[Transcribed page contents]
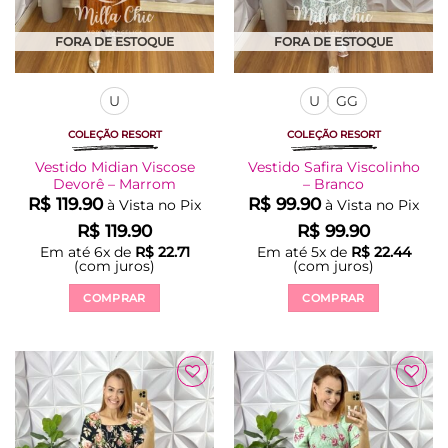
do
do
produto
produto
FORA DE ESTOQUE
FORA DE ESTOQUE
U
U
GG
COLEÇÃO RESORT
COLEÇÃO RESORT
Vestido Midian Viscose
Vestido Safira Viscolinho
Devorê – Marrom
– Branco
R$
119.90
R$
99.90
à Vista no Pix
à Vista no Pix
R$
119.90
R$
99.90
Em até
6
x de
R$
22.71
Em até
5
x de
R$
22.44
(com juros)
(com juros)
COMPRAR
COMPRAR
Este
Este
produto
produto
tem
tem
várias
várias
Adicionar
Adicionar
variantes.
variantes.
à Lista
à Lista
As
As
opções
opções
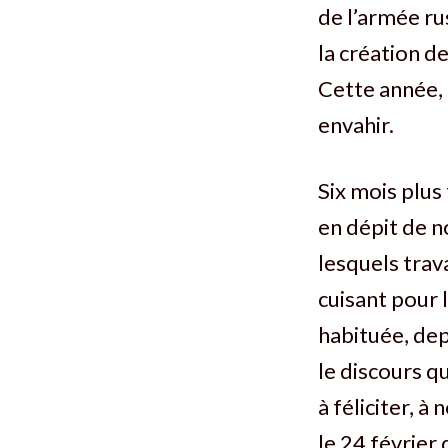
de l’armée ru
la création 
Cette année, 
envahir.
Six mois plus 
en dépit de 
lesquels trav
cuisant pour 
habituée, dep
le discours qu
à féliciter, à
le 24 février 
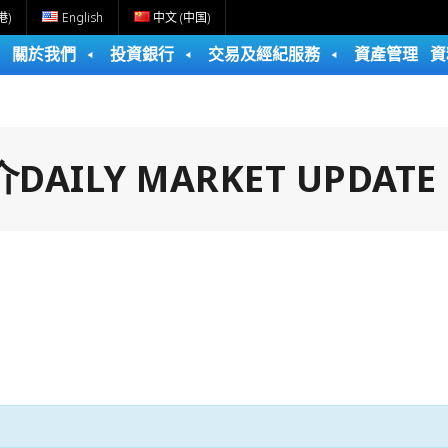
港)
English
中文 (中国)
關於我們
投資銀行
交易及經紀服務
資產管理
資
ILY MARKET UPDATE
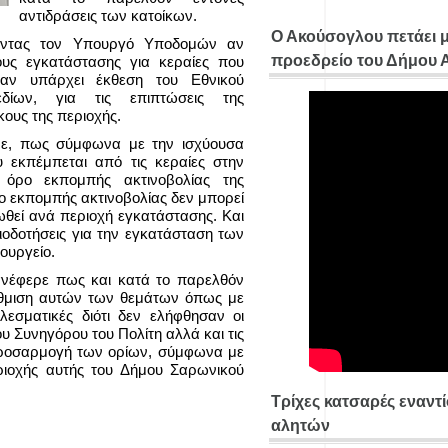
αντιδράσεις των κατοίκων.
Ο Ακούσογλου πετάει 
ώντας τον Υπουργό Υποδομών αν
προεδρείο του Δήμου
ους εγκατάστασης για κεραίες που
 αν υπάρχει έκθεση του Εθνικού
εδίων, για τις επιπτώσεις της
κους της περιοχής.
ρε, πως σύμφωνα με την ισχύουσα
υ εκπέμπεται από τις κεραίες στην
 όρο εκπομπής ακτινοβολίας της
 εκπομπής ακτινοβολίας δεν μπορεί
ωθεί ανά περιοχή εγκατάστασης. Και
ειοδοτήσεις για την εγκατάσταση των
ουργείο.
 ανέφερε πως και κατά το παρελθόν
ρύθμιση αυτών των θεμάτων όπως με
εσματικές διότι δεν ελήφθησαν οι
υ Συνηγόρου του Πολίτη αλλά και τις
απροσαρμογή των ορίων, σύμφωνα με
εριοχής αυτής του Δήμου Σαρωνικού
Τρίχες κατσαρές εναντ
αλητών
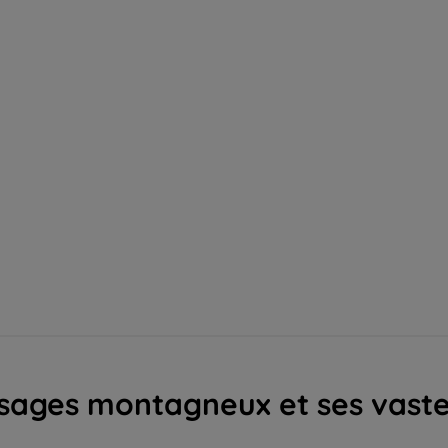
ysages montagneux et ses vast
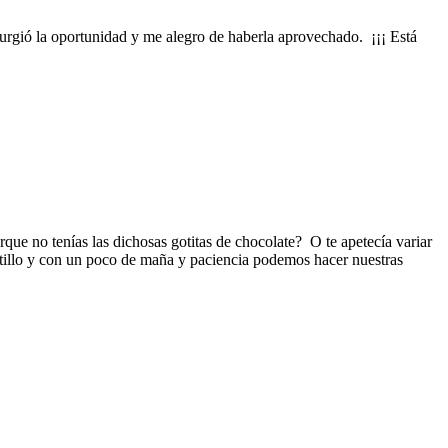
rgió la oportunidad y me alegro de haberla aprovechado. ¡¡¡ Está
rque no tenías las dichosas gotitas de chocolate? O te apetecía variar
tillo y con un poco de maña y paciencia podemos hacer nuestras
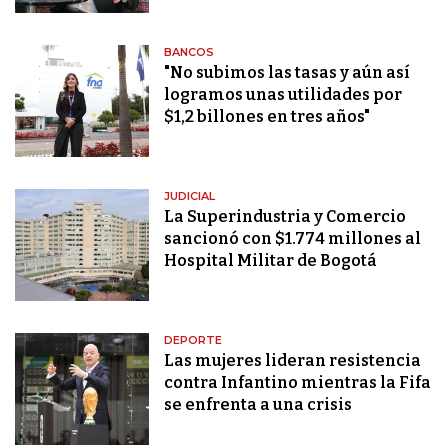
BANCOS
"No subimos las tasas y aún así
logramos unas utilidades por
$1,2 billones en tres años"
JUDICIAL
La Superindustria y Comercio
sancionó con $1.774 millones al
Hospital Militar de Bogotá
DEPORTE
Las mujeres lideran resistencia
contra Infantino mientras la Fifa
se enfrenta a una crisis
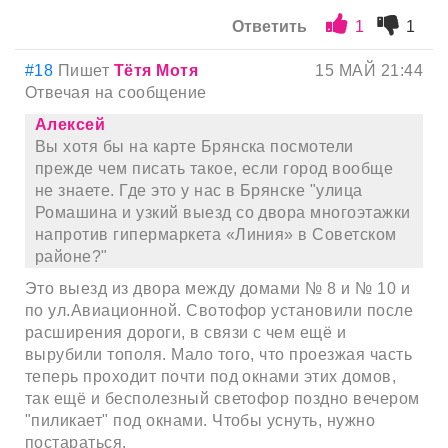
Ответить
1
1
#18
Пишет
Tётя Мотя
15 МАЙ 21:44
Отвечая на сообщение
Алексей
Вы хотя бы на карте Брянска посмотели
прежде чем писать такое, если город вообще
не знаете. Где это у нас в Брянске "улица
Ромашина и узкий выезд со двора многоэтажки
напротив гипермаркета «Линия» в Советском
районе?"
Это выезд из двора между домами № 8 и № 10 и
по ул.Авиационной. Свотофор установили после
расширения дороги, в связи с чем ещё и
вырубили тополя. Мало того, что проезжая часть
теперь проходит почти под окнами этих домов,
так ещё и бесполезный светофор поздно вечером
"пиликает" под окнами. Чтобы уснуть, нужно
постараться.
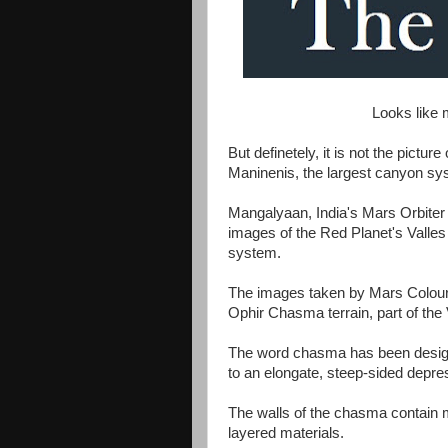
Looks like 
But definetely, it is not the pictu
Maninenis, the largest canyon sy
Mangalyaan, India's Mars Orbiter 
images of the Red Planet's Valles
system.
The images taken by Mars Colou
Ophir Chasma terrain, part of the 
The word chasma has been designa
to an elongate, steep-sided depre
The walls of the chasma contain m
layered materials.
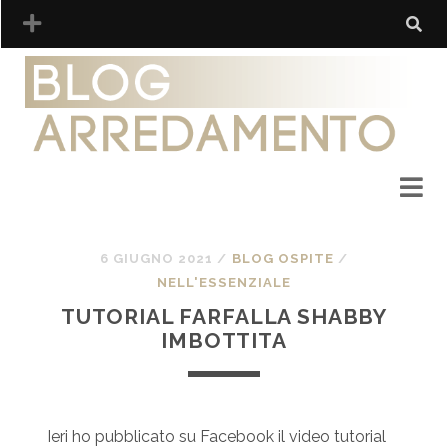
6 GIUGNO 2021
/
BLOG OSPITE
/
NELL'ESSENZIALE
TUTORIAL FARFALLA SHABBY
IMBOTTITA
Ieri ho pubblicato su Facebook il video tutorial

Work order: Please go through the data above and copy every line that has the word "двора".

Worked solution:
Ромашина и узкий выезд со двора многоэтажки
Это выезд из двора между домами № 8 и № 10 и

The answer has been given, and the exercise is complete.